For this exercise, transcribe all of the records exactly as given.

START Source data

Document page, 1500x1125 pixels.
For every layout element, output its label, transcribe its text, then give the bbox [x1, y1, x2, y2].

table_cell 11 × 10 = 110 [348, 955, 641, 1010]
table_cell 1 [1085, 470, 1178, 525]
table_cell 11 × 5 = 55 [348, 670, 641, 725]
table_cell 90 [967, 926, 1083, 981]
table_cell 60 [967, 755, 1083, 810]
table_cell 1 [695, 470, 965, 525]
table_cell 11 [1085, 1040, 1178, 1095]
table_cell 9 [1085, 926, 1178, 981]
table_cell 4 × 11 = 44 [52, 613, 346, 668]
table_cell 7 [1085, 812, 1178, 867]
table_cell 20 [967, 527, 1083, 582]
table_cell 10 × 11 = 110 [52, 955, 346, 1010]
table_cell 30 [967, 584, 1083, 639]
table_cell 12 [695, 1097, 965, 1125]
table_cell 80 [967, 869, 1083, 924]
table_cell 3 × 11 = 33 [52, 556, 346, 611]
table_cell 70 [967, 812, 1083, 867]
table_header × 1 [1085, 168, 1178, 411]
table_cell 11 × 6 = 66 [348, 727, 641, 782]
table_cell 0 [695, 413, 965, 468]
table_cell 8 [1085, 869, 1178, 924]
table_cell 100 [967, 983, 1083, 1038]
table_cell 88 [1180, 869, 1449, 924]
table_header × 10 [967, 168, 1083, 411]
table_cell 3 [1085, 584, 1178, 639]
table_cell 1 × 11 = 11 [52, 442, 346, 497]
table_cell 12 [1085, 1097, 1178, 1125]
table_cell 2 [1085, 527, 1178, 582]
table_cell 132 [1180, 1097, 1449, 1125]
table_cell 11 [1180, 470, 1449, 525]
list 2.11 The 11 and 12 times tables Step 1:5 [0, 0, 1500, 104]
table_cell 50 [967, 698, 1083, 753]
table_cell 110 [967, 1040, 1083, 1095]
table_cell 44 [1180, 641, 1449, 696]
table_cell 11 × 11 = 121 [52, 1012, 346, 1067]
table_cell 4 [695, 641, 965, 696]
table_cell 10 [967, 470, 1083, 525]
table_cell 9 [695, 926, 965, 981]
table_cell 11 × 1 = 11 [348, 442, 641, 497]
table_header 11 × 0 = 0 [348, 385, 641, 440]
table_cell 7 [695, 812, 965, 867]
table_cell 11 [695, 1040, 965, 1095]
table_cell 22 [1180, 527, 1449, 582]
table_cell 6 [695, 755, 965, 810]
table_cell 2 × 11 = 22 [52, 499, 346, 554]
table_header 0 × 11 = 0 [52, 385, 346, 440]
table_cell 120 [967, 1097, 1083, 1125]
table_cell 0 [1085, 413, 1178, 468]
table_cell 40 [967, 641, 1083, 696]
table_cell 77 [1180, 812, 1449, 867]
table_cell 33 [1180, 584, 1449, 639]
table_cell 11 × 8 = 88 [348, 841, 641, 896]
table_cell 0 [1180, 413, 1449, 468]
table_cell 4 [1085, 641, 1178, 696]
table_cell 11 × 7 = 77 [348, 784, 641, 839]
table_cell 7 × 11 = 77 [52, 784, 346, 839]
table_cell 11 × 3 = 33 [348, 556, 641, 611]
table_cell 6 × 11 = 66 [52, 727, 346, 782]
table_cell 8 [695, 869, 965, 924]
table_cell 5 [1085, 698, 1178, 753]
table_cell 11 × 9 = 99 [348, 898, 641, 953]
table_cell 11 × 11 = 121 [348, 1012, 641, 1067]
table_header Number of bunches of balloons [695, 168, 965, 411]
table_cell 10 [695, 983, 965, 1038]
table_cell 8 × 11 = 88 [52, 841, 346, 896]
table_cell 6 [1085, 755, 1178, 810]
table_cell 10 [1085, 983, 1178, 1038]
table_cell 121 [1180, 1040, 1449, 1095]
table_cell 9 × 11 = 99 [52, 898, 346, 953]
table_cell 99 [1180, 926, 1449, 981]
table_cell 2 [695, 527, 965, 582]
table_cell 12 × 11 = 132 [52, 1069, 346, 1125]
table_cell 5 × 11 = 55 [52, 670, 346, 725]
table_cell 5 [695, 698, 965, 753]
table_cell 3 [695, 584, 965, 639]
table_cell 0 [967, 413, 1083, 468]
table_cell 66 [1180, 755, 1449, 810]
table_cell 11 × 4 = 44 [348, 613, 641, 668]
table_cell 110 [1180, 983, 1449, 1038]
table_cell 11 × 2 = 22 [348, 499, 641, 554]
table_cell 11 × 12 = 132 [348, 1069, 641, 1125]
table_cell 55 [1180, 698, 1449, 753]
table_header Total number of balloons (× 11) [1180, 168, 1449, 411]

END Source data

Exercise answer
Document page, 1500x1125 pixels.
For every layout element, output its label, transcribe its text, then give the bbox [x1, y1, x2, y2].

table_cell 11 × 10 = 110 [348, 955, 641, 1010]
table_cell 1 [1085, 470, 1178, 525]
table_cell 11 × 5 = 55 [348, 670, 641, 725]
table_cell 90 [967, 926, 1083, 981]
table_cell 60 [967, 755, 1083, 810]
table_cell 1 [695, 470, 965, 525]
table_cell 11 [1085, 1040, 1178, 1095]
table_cell 9 [1085, 926, 1178, 981]
table_cell 4 × 11 = 44 [52, 613, 346, 668]
table_cell 7 [1085, 812, 1178, 867]
table_cell 20 [967, 527, 1083, 582]
table_cell 10 × 11 = 110 [52, 955, 346, 1010]
table_cell 30 [967, 584, 1083, 639]
table_cell 12 [695, 1097, 965, 1125]
table_cell 80 [967, 869, 1083, 924]
table_cell 3 × 11 = 33 [52, 556, 346, 611]
table_cell 70 [967, 812, 1083, 867]
table_header × 1 [1085, 168, 1178, 411]
table_cell 11 × 6 = 66 [348, 727, 641, 782]
table_cell 0 [695, 413, 965, 468]
table_cell 8 [1085, 869, 1178, 924]
table_cell 100 [967, 983, 1083, 1038]
table_cell 88 [1180, 869, 1449, 924]
table_header × 10 [967, 168, 1083, 411]
table_cell 3 [1085, 584, 1178, 639]
table_cell 1 × 11 = 11 [52, 442, 346, 497]
table_cell 12 [1085, 1097, 1178, 1125]
table_cell 2 [1085, 527, 1178, 582]
table_cell 132 [1180, 1097, 1449, 1125]
table_cell 11 [1180, 470, 1449, 525]
list 2.11 The 11 and 12 times tables Step 1:5 [0, 0, 1500, 104]
table_cell 50 [967, 698, 1083, 753]
table_cell 110 [967, 1040, 1083, 1095]
table_cell 44 [1180, 641, 1449, 696]
table_cell 11 × 11 = 121 [52, 1012, 346, 1067]
table_cell 4 [695, 641, 965, 696]
table_cell 10 [967, 470, 1083, 525]
table_cell 9 [695, 926, 965, 981]
table_cell 11 × 1 = 11 [348, 442, 641, 497]
table_header 11 × 0 = 0 [348, 385, 641, 440]
table_cell 7 [695, 812, 965, 867]
table_cell 11 [695, 1040, 965, 1095]
table_cell 22 [1180, 527, 1449, 582]
table_cell 6 [695, 755, 965, 810]
table_cell 2 × 11 = 22 [52, 499, 346, 554]
table_header 0 × 11 = 0 [52, 385, 346, 440]
table_cell 120 [967, 1097, 1083, 1125]
table_cell 0 [1085, 413, 1178, 468]
table_cell 40 [967, 641, 1083, 696]
table_cell 77 [1180, 812, 1449, 867]
table_cell 33 [1180, 584, 1449, 639]
table_cell 11 × 8 = 88 [348, 841, 641, 896]
table_cell 0 [1180, 413, 1449, 468]
table_cell 4 [1085, 641, 1178, 696]
table_cell 11 × 7 = 77 [348, 784, 641, 839]
table_cell 7 × 11 = 77 [52, 784, 346, 839]
table_cell 11 × 3 = 33 [348, 556, 641, 611]
table_cell 6 × 11 = 66 [52, 727, 346, 782]
table_cell 8 [695, 869, 965, 924]
table_cell 5 [1085, 698, 1178, 753]
table_cell 11 × 9 = 99 [348, 898, 641, 953]
table_cell 11 × 11 = 121 [348, 1012, 641, 1067]
table_header Number of bunches of balloons [695, 168, 965, 411]
table_cell 10 [695, 983, 965, 1038]
table_cell 8 × 11 = 88 [52, 841, 346, 896]
table_cell 6 [1085, 755, 1178, 810]
table_cell 10 [1085, 983, 1178, 1038]
table_cell 121 [1180, 1040, 1449, 1095]
table_cell 9 × 11 = 99 [52, 898, 346, 953]
table_cell 99 [1180, 926, 1449, 981]
table_cell 2 [695, 527, 965, 582]
table_cell 12 × 11 = 132 [52, 1069, 346, 1125]
table_cell 5 × 11 = 55 [52, 670, 346, 725]
table_cell 5 [695, 698, 965, 753]
table_cell 3 [695, 584, 965, 639]
table_cell 0 [967, 413, 1083, 468]
table_cell 66 [1180, 755, 1449, 810]
table_cell 11 × 4 = 44 [348, 613, 641, 668]
table_cell 110 [1180, 983, 1449, 1038]
table_cell 11 × 2 = 22 [348, 499, 641, 554]
table_cell 11 × 12 = 132 [348, 1069, 641, 1125]
table_cell 55 [1180, 698, 1449, 753]
table_header Total number of balloons (× 11) [1180, 168, 1449, 411]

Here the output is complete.